Thanks. I will try again in a few weeks. If I understand correctly it will be possible to do something like "runAsyncAndBlock" from within func/structs/classes, not only from top level.

I tried this countless times with different toolchains and different macOS versions and could never get it to work. I would export DYLD_LIBRARY_PATH=…, but then the DYLD_LIBRARY_PATH variable would not show up in the environment when I ran env.

It turns out that I had to disable System Integrity Protection because macOS doesn't pass DYLD_LIBRARY_PATH to SIP-protected processes when SIP is on.

You probably don't have to disable SIP completely. It should be enough to disable only SIP's debugging restrictions, as described in this comment on an rbenv GitHub issue from 2017: reboot into recovery mode, then type csrutil enable --without debug in Terminal. But I haven't tried that myself.

1 Like

To clarify, calling swift run from a toolchain directly does not work when SIP is enabled (presumably because swift qualifies as a SIP-protected process):

env DYLD_LIBRARY_PATH=/Library/Developer/Toolchains/swift-DEVELOPMENT-SNAPSHOT-2021-01-10-a.xctoolchain/usr/lib/swift/macosx/ /Library/Developer/Toolchains/swift-DEVELOPMENT-SNAPSHOT-2021-01-10-a.xctoolchain/usr/bin/swift run

But building the binary first and then running the binary directly does work when SIP is enabled:

/Library/Developer/Toolchains/swift-DEVELOPMENT-SNAPSHOT-2021-01-10-a.xctoolchain/usr/bin/swift build
env DYLD_LIBRARY_PATH=/Library/Developer/Toolchains/swift-DEVELOPMENT-SNAPSHOT-2021-01-10-a.xctoolchain/usr/lib/swift/macosx/ .build/debug/AsyncAwait

It may be a good idea to set things up so that in toolchains, swift run itself would (optionally!) be able to set up the right DYLD_LIBRARY_PATH.
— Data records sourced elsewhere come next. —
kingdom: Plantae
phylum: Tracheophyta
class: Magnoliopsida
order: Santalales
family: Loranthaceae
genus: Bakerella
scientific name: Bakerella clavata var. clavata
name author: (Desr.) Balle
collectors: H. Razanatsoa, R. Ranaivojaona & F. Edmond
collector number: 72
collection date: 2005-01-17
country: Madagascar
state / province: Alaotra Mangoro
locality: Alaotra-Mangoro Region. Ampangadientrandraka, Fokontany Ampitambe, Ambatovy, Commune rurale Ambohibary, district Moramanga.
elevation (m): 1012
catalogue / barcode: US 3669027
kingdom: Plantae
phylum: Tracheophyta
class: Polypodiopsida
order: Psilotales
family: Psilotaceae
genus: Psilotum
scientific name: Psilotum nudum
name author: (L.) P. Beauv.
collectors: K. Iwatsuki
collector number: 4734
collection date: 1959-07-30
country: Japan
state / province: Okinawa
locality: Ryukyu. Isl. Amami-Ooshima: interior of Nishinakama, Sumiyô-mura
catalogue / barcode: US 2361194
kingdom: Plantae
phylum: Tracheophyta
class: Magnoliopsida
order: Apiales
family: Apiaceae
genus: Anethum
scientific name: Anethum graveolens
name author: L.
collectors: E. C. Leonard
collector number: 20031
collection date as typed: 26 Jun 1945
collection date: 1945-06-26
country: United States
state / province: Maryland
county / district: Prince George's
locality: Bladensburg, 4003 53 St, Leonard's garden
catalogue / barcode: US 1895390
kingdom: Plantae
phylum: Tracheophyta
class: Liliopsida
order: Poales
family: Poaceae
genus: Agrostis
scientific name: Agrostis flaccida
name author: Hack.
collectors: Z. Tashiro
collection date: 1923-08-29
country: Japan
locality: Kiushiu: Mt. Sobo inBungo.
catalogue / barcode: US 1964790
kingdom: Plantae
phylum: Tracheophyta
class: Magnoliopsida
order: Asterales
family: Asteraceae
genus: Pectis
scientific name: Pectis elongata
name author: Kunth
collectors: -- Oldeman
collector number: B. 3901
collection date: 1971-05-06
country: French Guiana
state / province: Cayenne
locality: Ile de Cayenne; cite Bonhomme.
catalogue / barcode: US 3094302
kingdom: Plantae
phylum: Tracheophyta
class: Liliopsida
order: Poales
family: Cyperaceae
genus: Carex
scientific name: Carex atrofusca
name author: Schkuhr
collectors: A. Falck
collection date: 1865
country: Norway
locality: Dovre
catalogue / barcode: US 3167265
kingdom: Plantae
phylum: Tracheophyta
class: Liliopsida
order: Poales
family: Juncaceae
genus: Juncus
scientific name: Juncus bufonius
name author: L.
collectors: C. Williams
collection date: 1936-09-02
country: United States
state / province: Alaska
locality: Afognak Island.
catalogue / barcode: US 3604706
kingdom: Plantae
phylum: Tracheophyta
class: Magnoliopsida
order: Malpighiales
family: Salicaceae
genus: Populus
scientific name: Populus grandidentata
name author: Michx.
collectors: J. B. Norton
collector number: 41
This would probably better be enabled via an explicit command-line option rather than turned on by default though. Stdlib binaries downloaded from (or compiled manually) generally aren't an exact match for the ones that come with any particular OS version -- so for example, some crucial frameworks may fail to load with dyld errors, or exhibit subtle (or not so subtle!) runtime issues. Sometimes these issues would only start triggering after installing a minor OS update.

(Overriding the OS-provided core Swift libraries is an extremely dangerous power tool. While this is definitely very useful while testing/trying new language features in tiny throwaway projects (or trying out a potential fix for a bug, learning about how Swift works, etc.), the OS is not designed to have one of its core components arbitrarily replaced -- it would be practically impossible to make sure that these custom binaries interoperate perfectly with the rest of the OS. It's a bit like installing a custom build of the Objective-C runtime -- I can't recall ever needing/wanting to do that as a Cocoa developer.

To be clear, we aren't breaking things intentionally, and for the most part simple test projects do work, but even tiny discrepancies in the list of exposed symbols or their behavior can have an outsized impact on interoperability, and the more things the project imports, the higher the chance of triggering something. The Swift stdlib is a living codebase, while OS releases are always tied to a very particular snapshot of it. E.g., consider how Foundation and the Swift stdlib cooperate on implementing bridging.)